Within the records below is a range that opens at the line with "Δ/νση Κοινωνικής Προστασίας, Παιδείας" and closes at the line with "h Hause. Oder". Return that range word for word, both ends included, and only that range.

:: EXTRACTED DATA

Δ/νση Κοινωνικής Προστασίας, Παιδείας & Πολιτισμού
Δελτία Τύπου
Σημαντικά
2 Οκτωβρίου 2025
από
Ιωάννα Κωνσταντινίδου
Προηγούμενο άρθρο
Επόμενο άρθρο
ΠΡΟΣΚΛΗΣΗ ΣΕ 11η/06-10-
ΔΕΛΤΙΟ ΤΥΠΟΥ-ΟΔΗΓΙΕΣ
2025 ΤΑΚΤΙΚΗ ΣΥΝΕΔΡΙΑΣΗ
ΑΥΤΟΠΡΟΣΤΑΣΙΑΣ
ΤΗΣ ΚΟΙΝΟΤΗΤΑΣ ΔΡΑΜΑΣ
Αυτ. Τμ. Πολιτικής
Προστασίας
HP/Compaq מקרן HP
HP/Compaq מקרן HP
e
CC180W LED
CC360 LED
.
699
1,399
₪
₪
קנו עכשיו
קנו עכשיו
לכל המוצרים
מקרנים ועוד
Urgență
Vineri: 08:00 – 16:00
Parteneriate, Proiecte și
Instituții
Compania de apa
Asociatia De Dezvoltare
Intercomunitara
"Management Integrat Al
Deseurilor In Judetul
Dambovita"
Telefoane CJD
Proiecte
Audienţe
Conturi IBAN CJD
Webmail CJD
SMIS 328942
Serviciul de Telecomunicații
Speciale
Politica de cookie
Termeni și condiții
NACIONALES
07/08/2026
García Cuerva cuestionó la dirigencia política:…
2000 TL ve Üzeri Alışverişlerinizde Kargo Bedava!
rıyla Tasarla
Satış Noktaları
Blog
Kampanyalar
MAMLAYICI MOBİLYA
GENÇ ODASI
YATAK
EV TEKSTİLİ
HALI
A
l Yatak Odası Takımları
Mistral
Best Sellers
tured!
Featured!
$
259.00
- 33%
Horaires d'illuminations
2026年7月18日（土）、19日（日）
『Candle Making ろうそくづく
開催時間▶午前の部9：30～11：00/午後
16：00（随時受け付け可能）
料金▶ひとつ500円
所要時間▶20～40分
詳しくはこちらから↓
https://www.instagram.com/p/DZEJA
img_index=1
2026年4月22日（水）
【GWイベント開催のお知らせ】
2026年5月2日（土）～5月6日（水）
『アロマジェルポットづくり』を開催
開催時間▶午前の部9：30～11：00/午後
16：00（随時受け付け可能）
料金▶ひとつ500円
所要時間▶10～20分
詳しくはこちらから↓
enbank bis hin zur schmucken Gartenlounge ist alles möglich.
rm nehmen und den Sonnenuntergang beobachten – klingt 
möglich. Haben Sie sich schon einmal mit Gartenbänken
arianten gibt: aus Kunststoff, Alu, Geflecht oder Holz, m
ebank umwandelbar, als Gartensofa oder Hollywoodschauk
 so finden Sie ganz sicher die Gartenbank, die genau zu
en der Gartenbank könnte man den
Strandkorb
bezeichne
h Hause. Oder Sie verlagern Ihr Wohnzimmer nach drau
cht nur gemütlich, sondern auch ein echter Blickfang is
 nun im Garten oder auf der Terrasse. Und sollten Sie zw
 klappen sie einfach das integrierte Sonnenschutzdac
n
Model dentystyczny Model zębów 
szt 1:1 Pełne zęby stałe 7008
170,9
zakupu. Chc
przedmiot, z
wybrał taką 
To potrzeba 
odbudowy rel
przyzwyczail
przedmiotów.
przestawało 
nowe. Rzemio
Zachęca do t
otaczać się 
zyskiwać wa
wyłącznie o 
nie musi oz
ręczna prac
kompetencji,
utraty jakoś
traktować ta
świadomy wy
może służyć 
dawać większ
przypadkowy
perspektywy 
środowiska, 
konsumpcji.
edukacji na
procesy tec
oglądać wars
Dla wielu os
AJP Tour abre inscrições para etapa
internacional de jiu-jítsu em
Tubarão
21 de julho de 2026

::::
:: EXTRACTED DATA

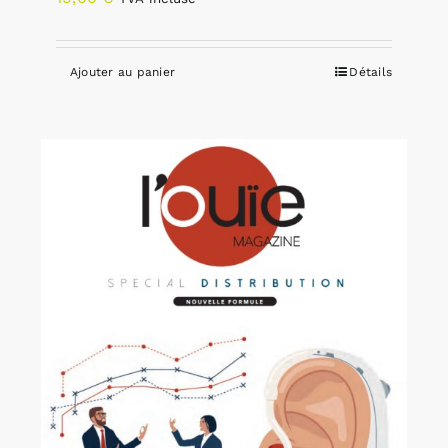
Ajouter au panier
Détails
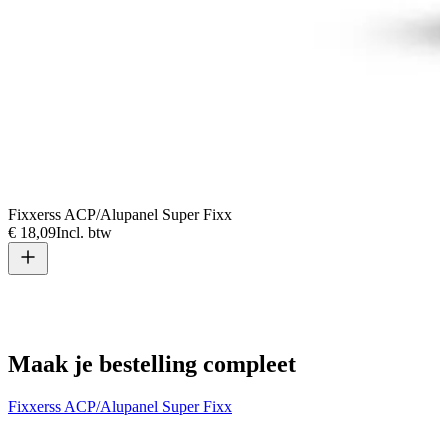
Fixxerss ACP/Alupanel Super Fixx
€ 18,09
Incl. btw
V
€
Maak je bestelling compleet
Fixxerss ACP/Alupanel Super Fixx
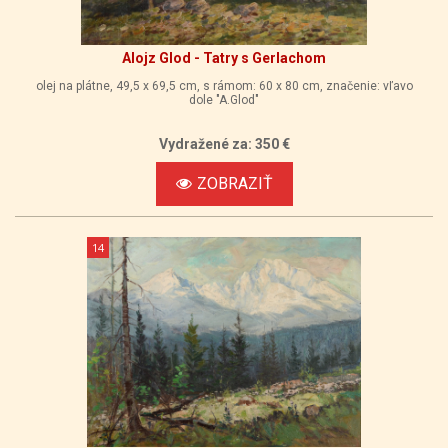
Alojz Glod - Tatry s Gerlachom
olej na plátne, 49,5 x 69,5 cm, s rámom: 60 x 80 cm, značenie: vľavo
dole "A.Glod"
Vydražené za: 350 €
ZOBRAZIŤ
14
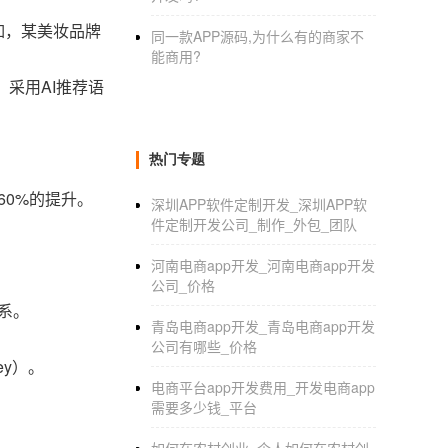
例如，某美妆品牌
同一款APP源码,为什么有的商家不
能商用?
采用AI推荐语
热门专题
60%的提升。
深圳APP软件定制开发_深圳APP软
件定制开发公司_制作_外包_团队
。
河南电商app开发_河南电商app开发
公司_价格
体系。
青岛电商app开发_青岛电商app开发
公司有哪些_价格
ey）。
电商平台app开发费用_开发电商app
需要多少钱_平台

::::

### RESPONSE AREA
Δ/νση Κοινωνικής Προστασίας, Παιδείας & Πολιτισμού
Δελτία Τύπου
Σημαντικά
2 Οκτωβρίου 2025
από
Ιωάννα Κωνσταντινίδου
Προηγούμενο άρθρο
Επόμενο άρθρο
ΠΡΟΣΚΛΗΣΗ ΣΕ 11η/06-10-
ΔΕΛΤΙΟ ΤΥΠΟΥ-ΟΔΗΓΙΕΣ
2025 ΤΑΚΤΙΚΗ ΣΥΝΕΔΡΙΑΣΗ
ΑΥΤΟΠΡΟΣΤΑΣΙΑΣ
ΤΗΣ ΚΟΙΝΟΤΗΤΑΣ ΔΡΑΜΑΣ
Αυτ. Τμ. Πολιτικής
Προστασίας
HP/Compaq מקרן HP
HP/Compaq מקרן HP
e
CC180W LED
CC360 LED
.
699
1,399
₪
₪
קנו עכשיו
קנו עכשיו
לכל המוצרים
מקרנים ועוד
Urgență
Vineri: 08:00 – 16:00
Parteneriate, Proiecte și
Instituții
Compania de apa
Asociatia De Dezvoltare
Intercomunitara
"Management Integrat Al
Deseurilor In Judetul
Dambovita"
Telefoane CJD
Proiecte
Audienţe
Conturi IBAN CJD
Webmail CJD
SMIS 328942
Serviciul de Telecomunicații
Speciale
Politica de cookie
Termeni și condiții
NACIONALES
07/08/2026
García Cuerva cuestionó la dirigencia política:…
2000 TL ve Üzeri Alışverişlerinizde Kargo Bedava!
rıyla Tasarla
Satış Noktaları
Blog
Kampanyalar
MAMLAYICI MOBİLYA
GENÇ ODASI
YATAK
EV TEKSTİLİ
HALI
A
l Yatak Odası Takımları
Mistral
Best Sellers
tured!
Featured!
$
259.00
- 33%
Horaires d'illuminations
2026年7月18日（土）、19日（日）
『Candle Making ろうそくづく
開催時間▶午前の部9：30～11：00/午後
16：00（随時受け付け可能）
料金▶ひとつ500円
所要時間▶20～40分
詳しくはこちらから↓
https://www.instagram.com/p/DZEJA
img_index=1
2026年4月22日（水）
【GWイベント開催のお知らせ】
2026年5月2日（土）～5月6日（水）
『アロマジェルポットづくり』を開催
開催時間▶午前の部9：30～11：00/午後
16：00（随時受け付け可能）
料金▶ひとつ500円
所要時間▶10～20分
詳しくはこちらから↓
enbank bis hin zur schmucken Gartenlounge ist alles möglich.
rm nehmen und den Sonnenuntergang beobachten – klingt 
möglich. Haben Sie sich schon einmal mit Gartenbänken
arianten gibt: aus Kunststoff, Alu, Geflecht oder Holz, m
ebank umwandelbar, als Gartensofa oder Hollywoodschauk
 so finden Sie ganz sicher die Gartenbank, die genau zu
en der Gartenbank könnte man den
Strandkorb
bezeichne
h Hause. Oder Sie verlagern Ihr Wohnzimmer nach drau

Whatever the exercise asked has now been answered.